Venckiene, who led an anti-pedophilia movement in Lithuania that swept her and six others into the country's parliament in 2012, told The Associated Press from jail last year that the charges are politically motivated and that shadowy figures she upset with her accusations could kill her if she's returned.
Her attorney, Michael Monico, told the AP Monday that Venckiene was devastated when he went to see her at a Chicago jail where she's been detained for the past 18 months to break the news about last week's ruling.
"It was the saddest thing I've had to do," he said. The 36-page written ruling from the Chicago-based 7th U.S. Circuit Court of Appeals said Venckiene would have "her day in court in Lithuania." It said it was a U.S. court's role to ensure terms of the extradition treaty between the U.S. and Lithuania were complied with — not to decide if evidence points to guilt or innocence.
"Venckiene will still have an opportunity to challenge the charges against her," the ruling said. "That opportunity must come in the Lithuanian justice system." Venckiene was a central figure in a scandal that gripped and divided her nation of 3 million before she went on the lam in 2013, as prosecutors prepared charges. She is viewed by some Lithuanians a heroine for exposing a seedy criminal network and by others as a manipulator who fabricated the pedophilia claims.
The events that engulfed Venckiene included the slaying of another judge accused of molesting her niece; and the death of Venckiene's brother who leveled the initial child-abuse accusation and was a suspect in the murder.
Venckiene based her allegations about a pedophile network, in part, on a 2009 video in which her niece graphically describes several men sexually abusing her. But authorities said they weren't able to find evidence corroborating the girl's claims. Venckiene says neither she nor her family has heard from the niece since police seized her and returned her to her mother in 2012.
The unanimous 7th Circuit ruling by a three-judge panel also said the U.S. had a wider interest in fulfilling their treaty obligations with countries like Lithuania, a member of NATO and the European Union.

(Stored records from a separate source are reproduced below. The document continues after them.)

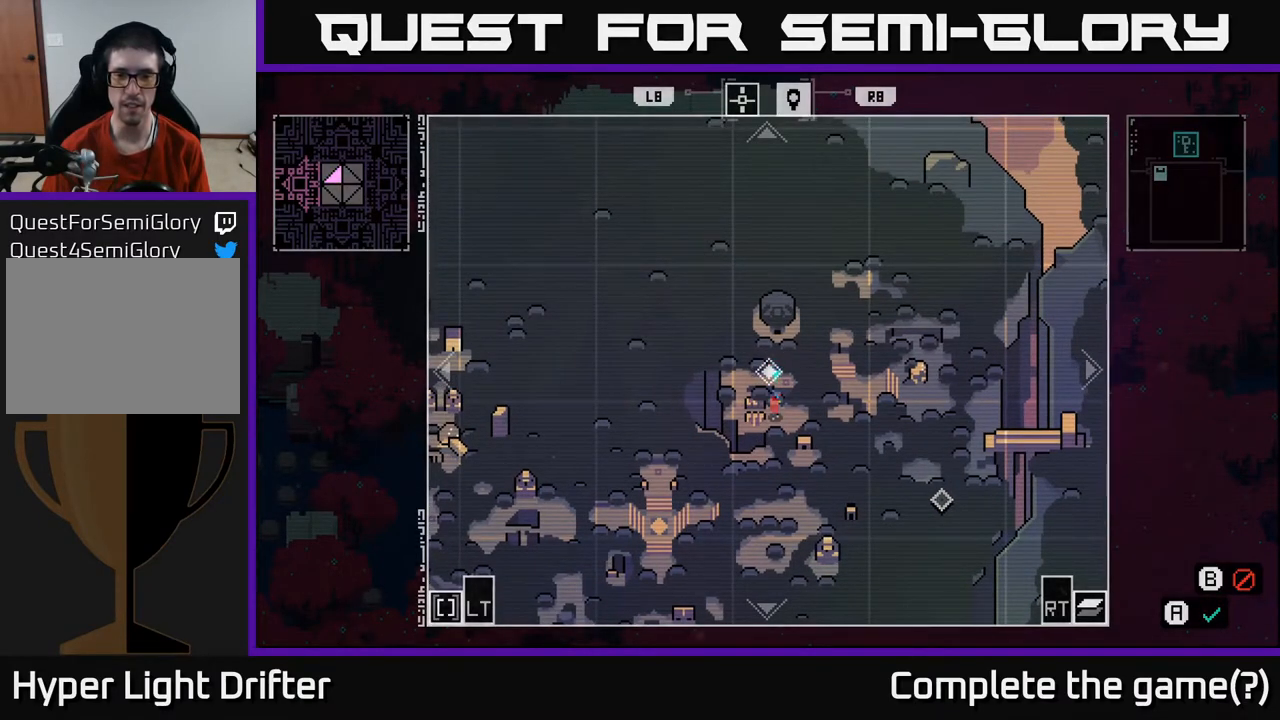
{"buttons": [], "left_stick": "center", "right_stick": "center", "events": []}
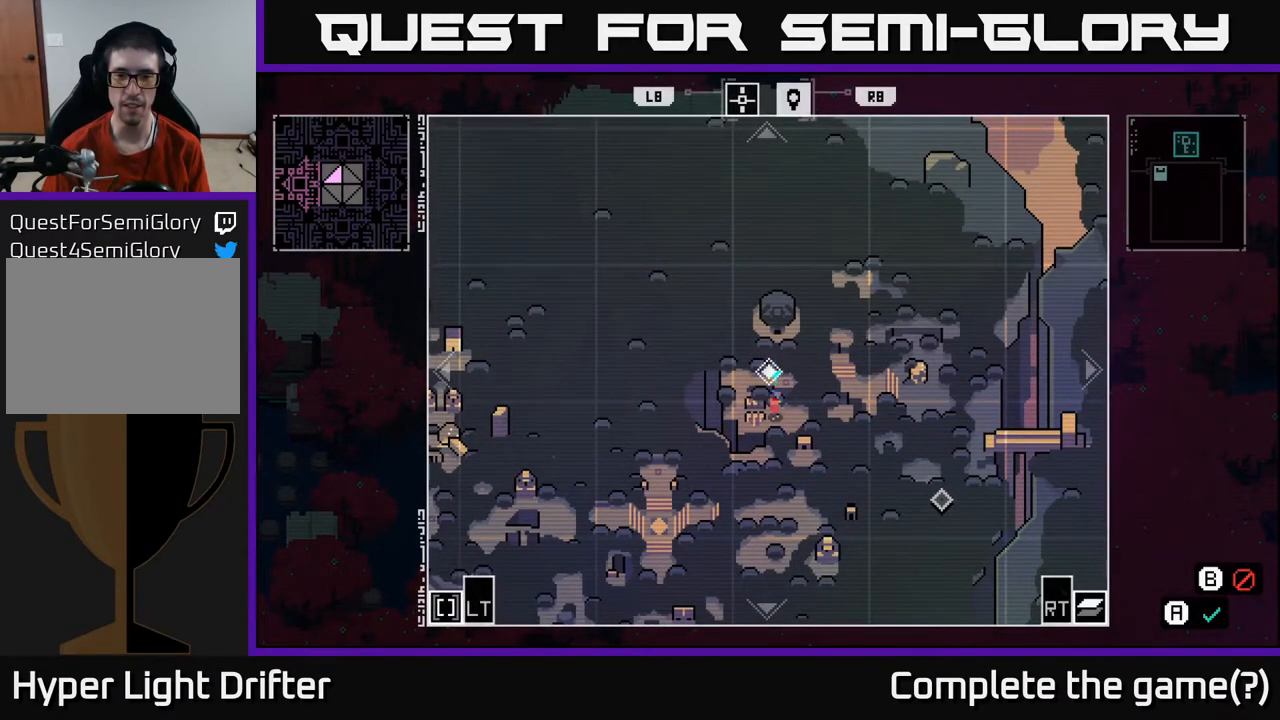
{"buttons": [], "left_stick": "center", "right_stick": "center", "events": [[100, "SELECT", "down"], [267, "SELECT", "up"]]}
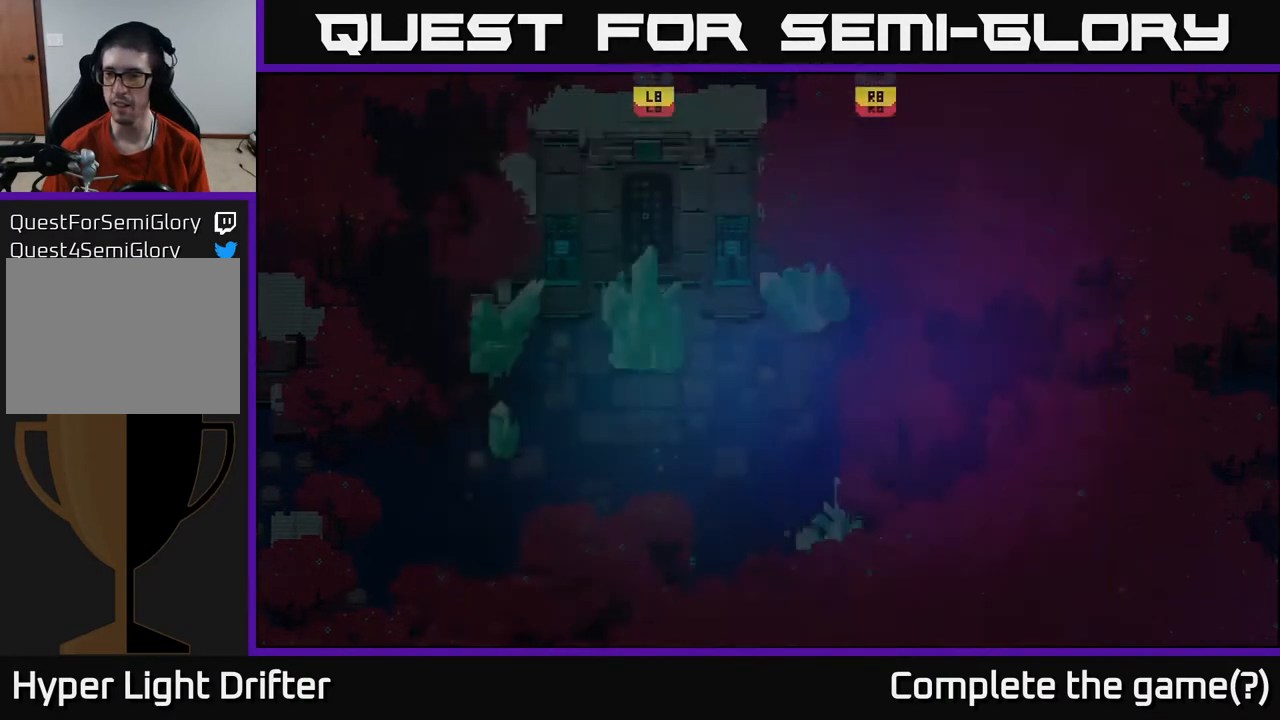
{"buttons": [], "left_stick": "up-right", "right_stick": "right", "events": [[33, "left_stick", "up-right"], [33, "right_stick", "right"]]}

"If other countries lose confidence that the United States will abide by its treaties, the United States risks losing the ability to obtain the extraditions of people who commit crimes here and flee to other countries," it said.
Venckiene's lawyers could ask the Supreme Court to intervene, but the high court rarely takes on such issues, especial when neither the 7th Circuit nor the U.S. district court suggested any of the legal questions were close calls.

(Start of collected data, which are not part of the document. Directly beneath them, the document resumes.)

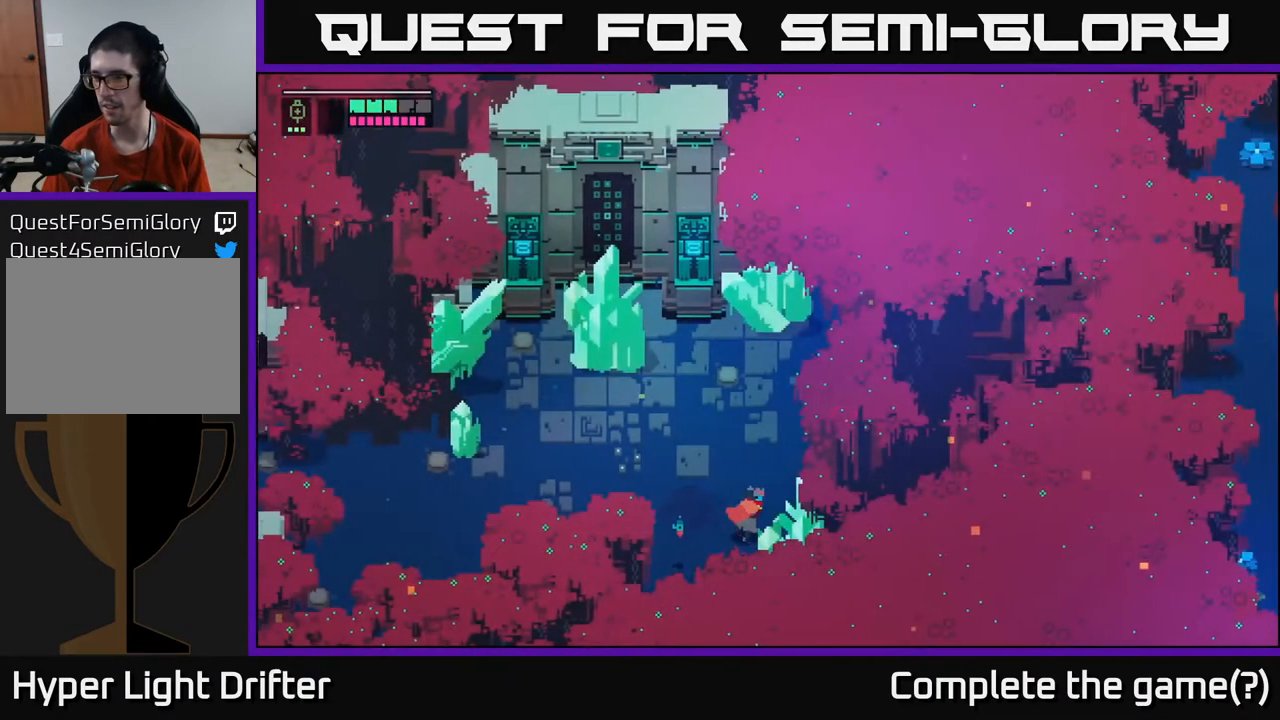
{"buttons": [], "left_stick": "up-right", "right_stick": "right", "events": []}
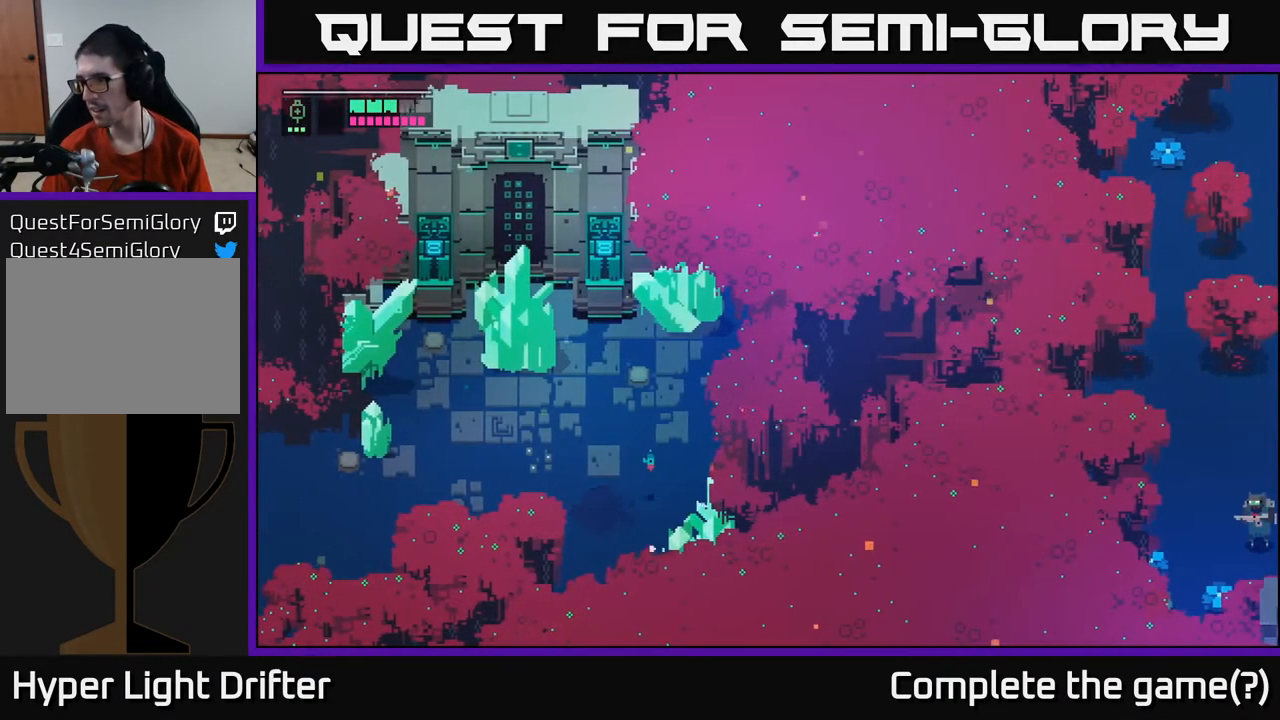
{"buttons": [], "left_stick": "right", "right_stick": "right", "events": [[283, "left_stick", "right"]]}
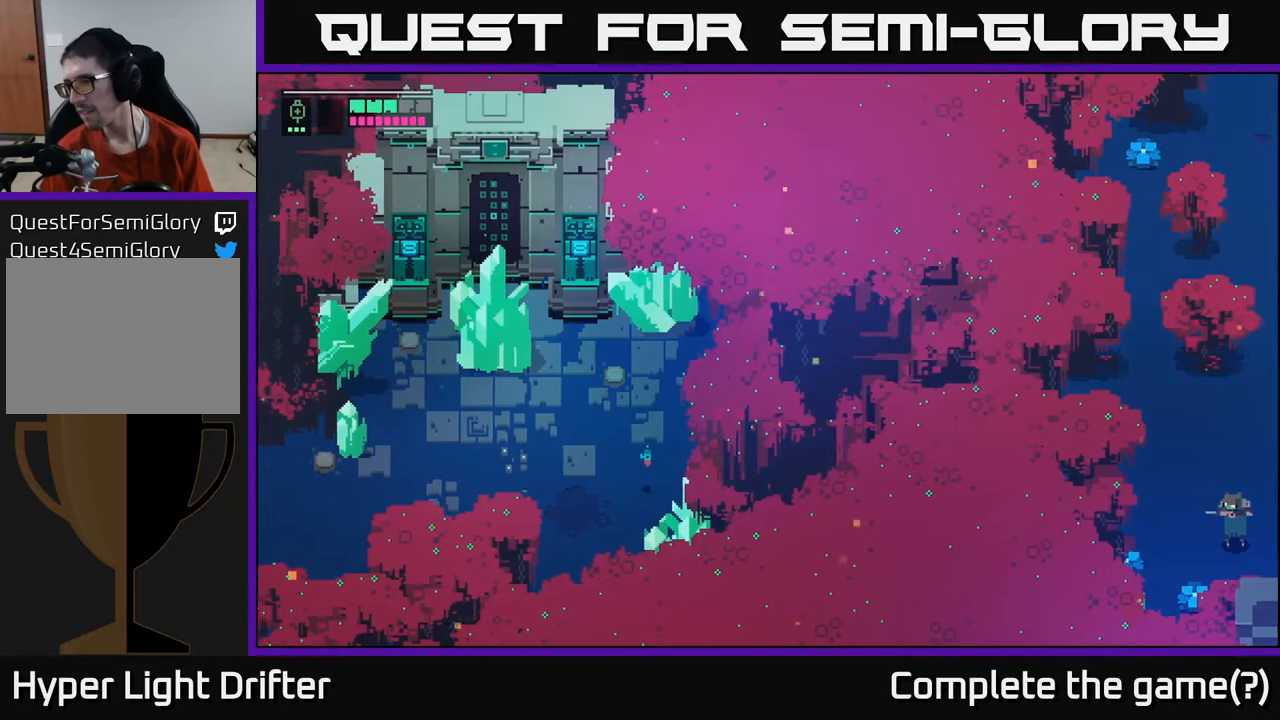
{"buttons": [], "left_stick": "center", "right_stick": "right", "events": [[350, "left_stick", "center"]]}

The U.S. attorney's office in Chicago, which is overseeing Venckiene's case, had indicated it would wait until the 7th Circuit ruled on her appeal before authorities forced her on a plane to Lithuania. The prosecutors' office declined any comment on when that could happen now that the 7th Circuit has ruled.
Venckiene had documents allowing her to live and work legally in the U.S. But she turned herself in on Feb. 13, 2018, after learning American authorities were seeking her arrest. She had hoped the U.S. Department of State would agree to step in and deem the charges politically driven, a designation that would have halted the extradition. But that would have entailed criticizing a NATO member, and on April 20, 2018, the State Department declined to intervene and OKed her extradition.
The 7th Circuit rejected the assertion in Venckiene's appeal that she qualified for a U.S. exemption from extradition on the grounds that the Lithuanian charges had "a political dimension ... in the colloquial sense" but didn't qualify as political by criteria spelled out in U.S. extradition law, including that the charges were brought amidst violent rebellion.
While it would seem a long shot, Monico said he still hoped the State Department might reconsider and decide to let Venckiene remain in the U.S. He also said he hoped Lithuania's newly sworn-in president, former banker Gitanas Nauseda, would rescind the country's request for Venckiene's extradition.